_INSTRUCTION_.
Reproduce verbatim the records below, from the line containing "Rank the series" through the line containing "What is the minimum value shown in the chart?", omitting the pictures.

_DATASET EXCERPTS_.
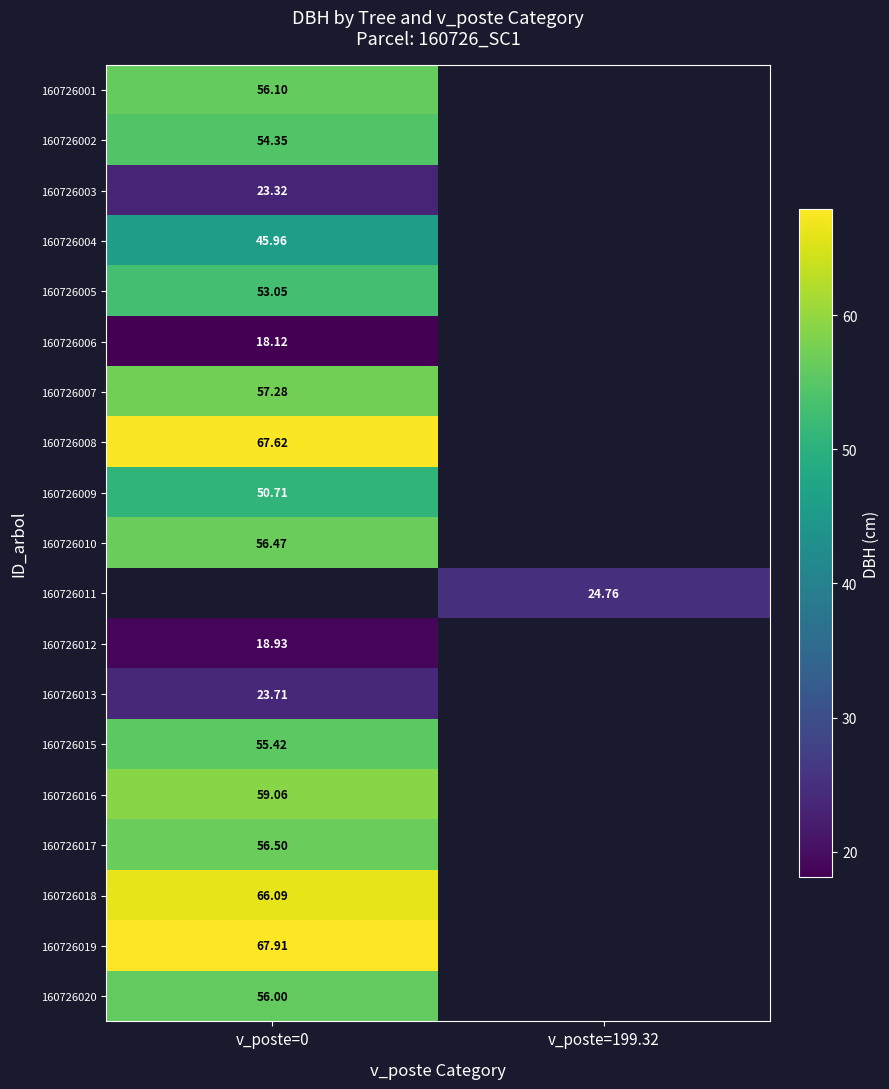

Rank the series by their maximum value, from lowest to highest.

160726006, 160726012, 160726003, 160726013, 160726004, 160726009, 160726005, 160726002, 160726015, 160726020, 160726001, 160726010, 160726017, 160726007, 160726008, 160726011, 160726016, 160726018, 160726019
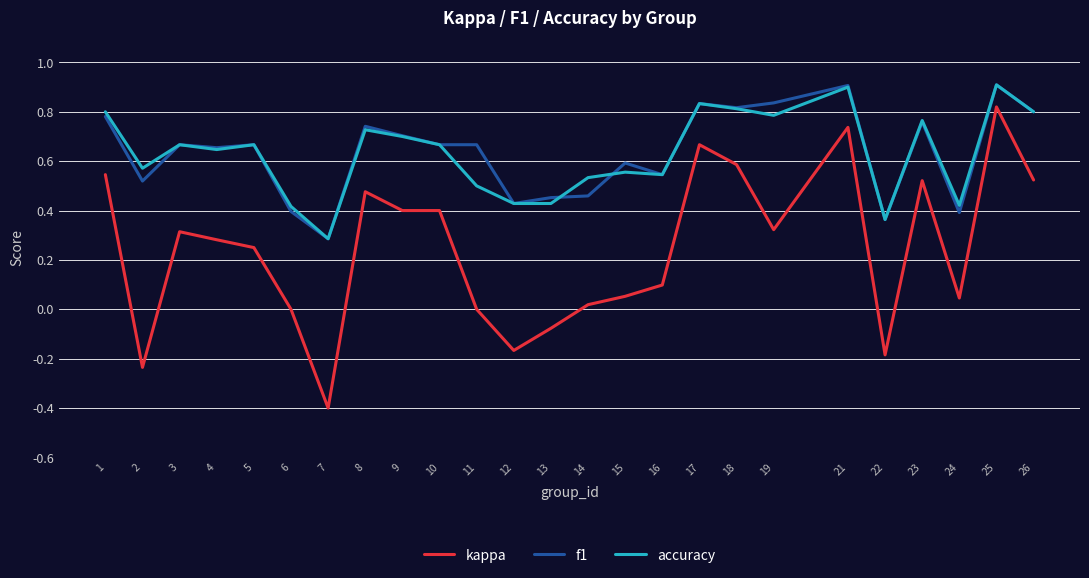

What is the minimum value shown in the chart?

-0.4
==
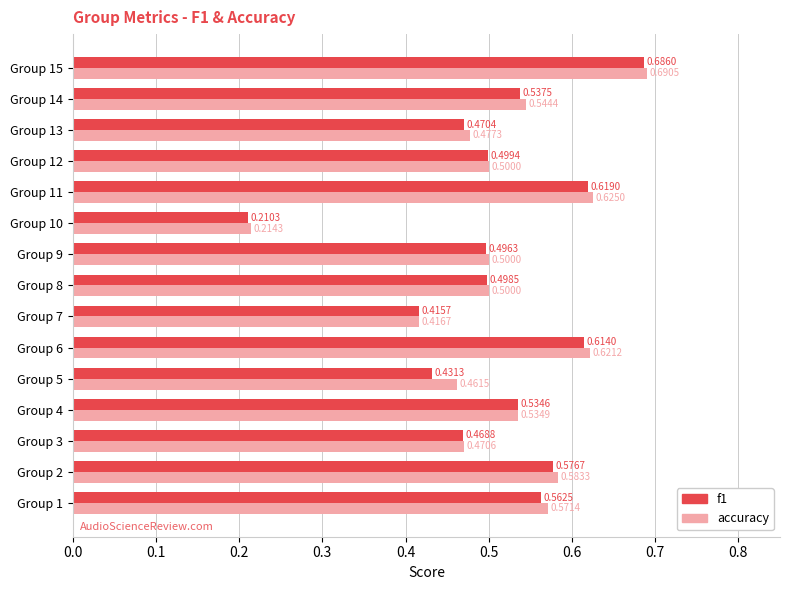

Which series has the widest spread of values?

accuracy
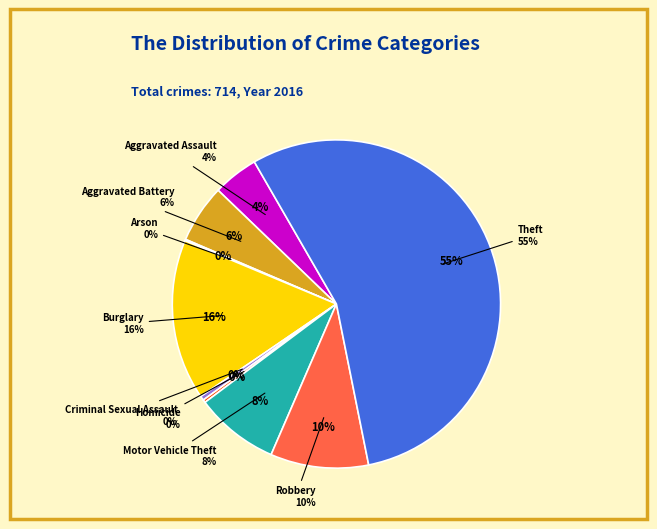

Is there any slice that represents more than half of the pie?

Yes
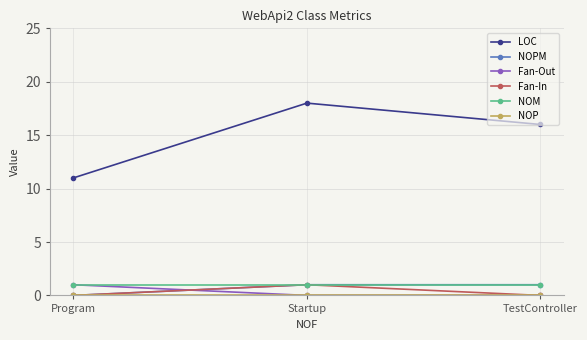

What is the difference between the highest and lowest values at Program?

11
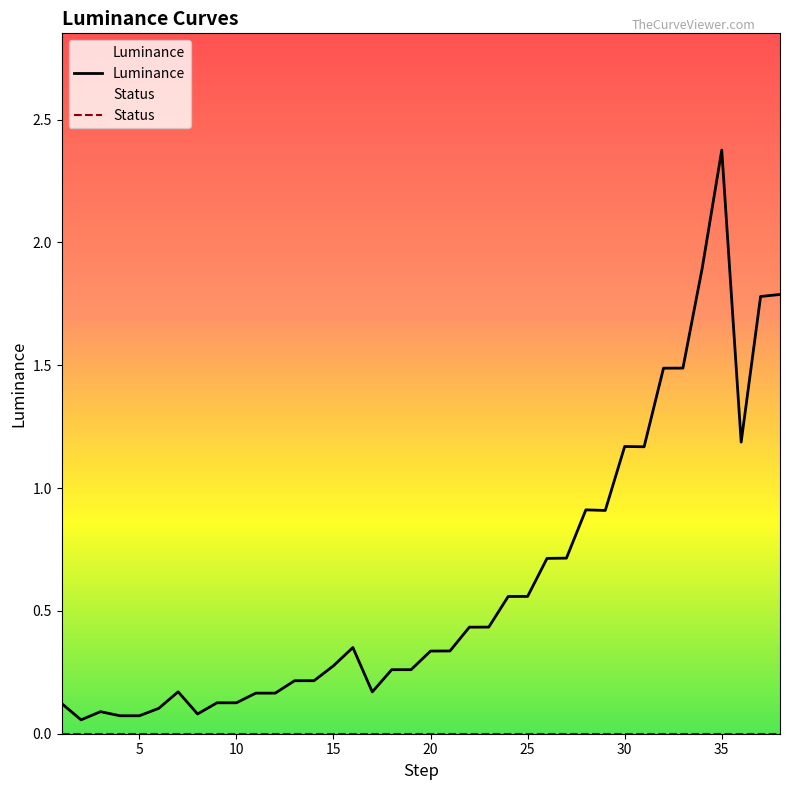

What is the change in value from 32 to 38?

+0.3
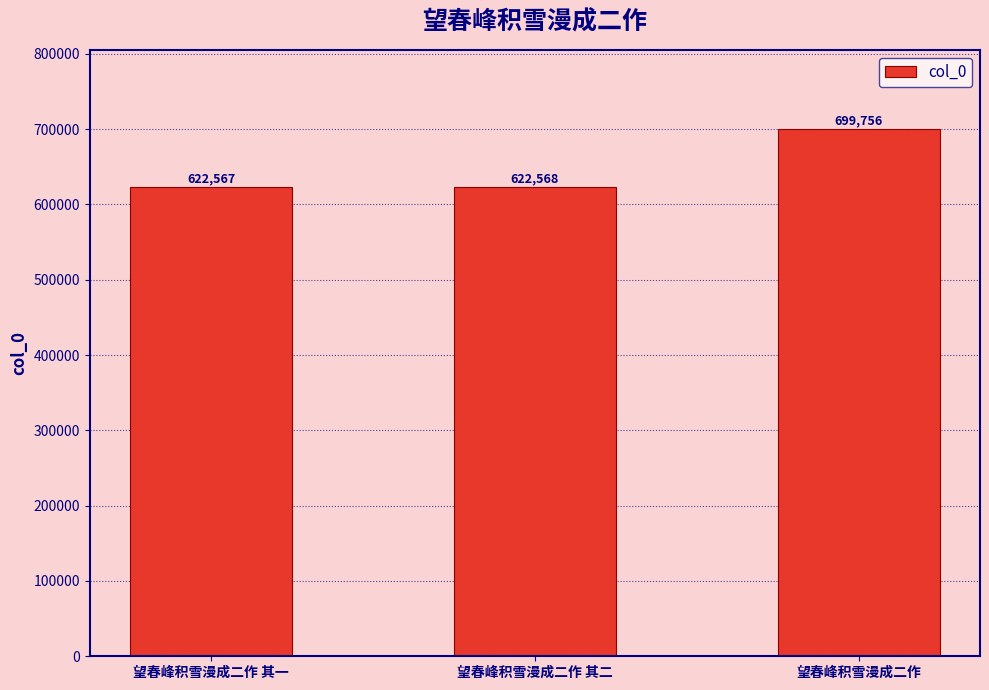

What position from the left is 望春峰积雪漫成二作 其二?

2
* * *
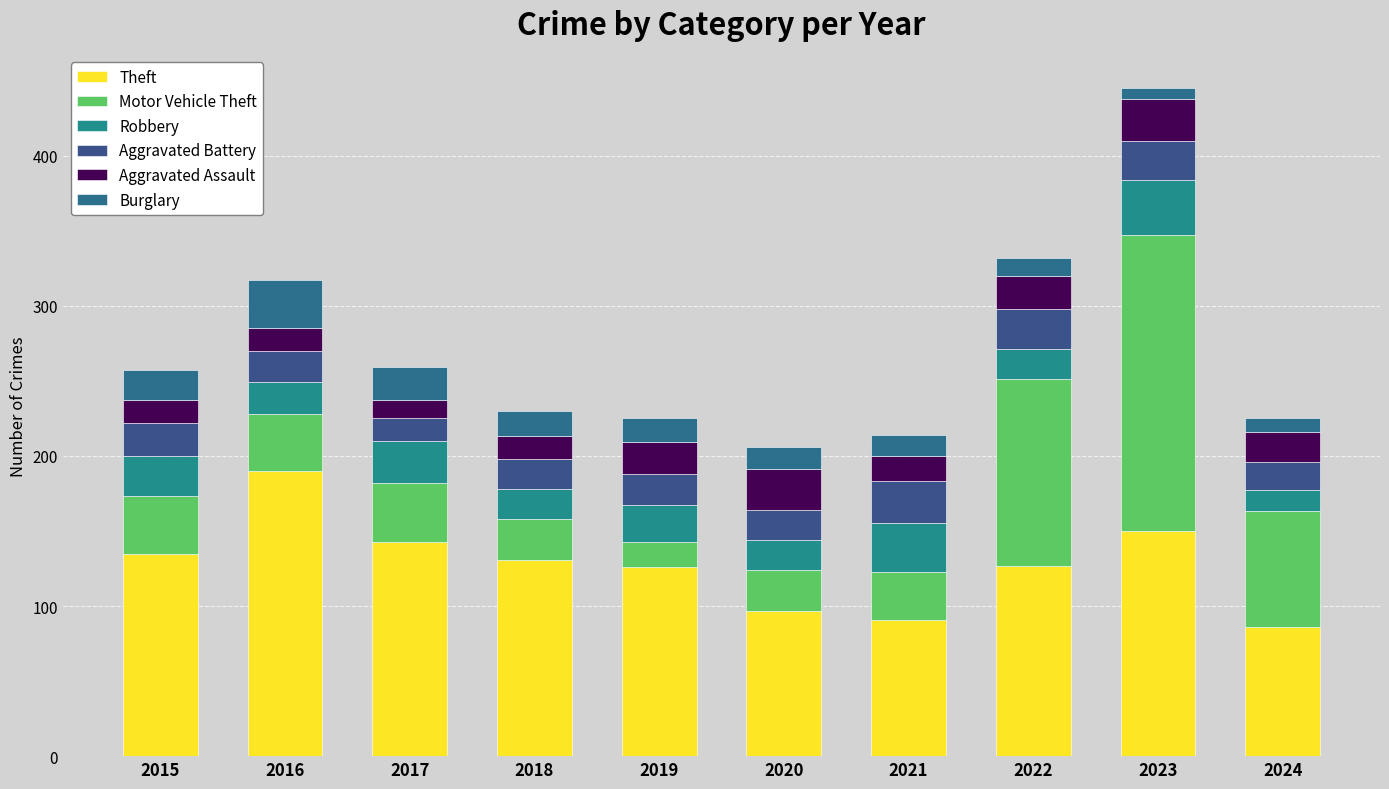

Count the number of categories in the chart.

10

_ANSWER BELOW_.
Rank the series by their maximum value, from lowest to highest.

160726006, 160726012, 160726003, 160726013, 160726004, 160726009, 160726005, 160726002, 160726015, 160726020, 160726001, 160726010, 160726017, 160726007, 160726008, 160726011, 160726016, 160726018, 160726019

What is the minimum value shown in the chart?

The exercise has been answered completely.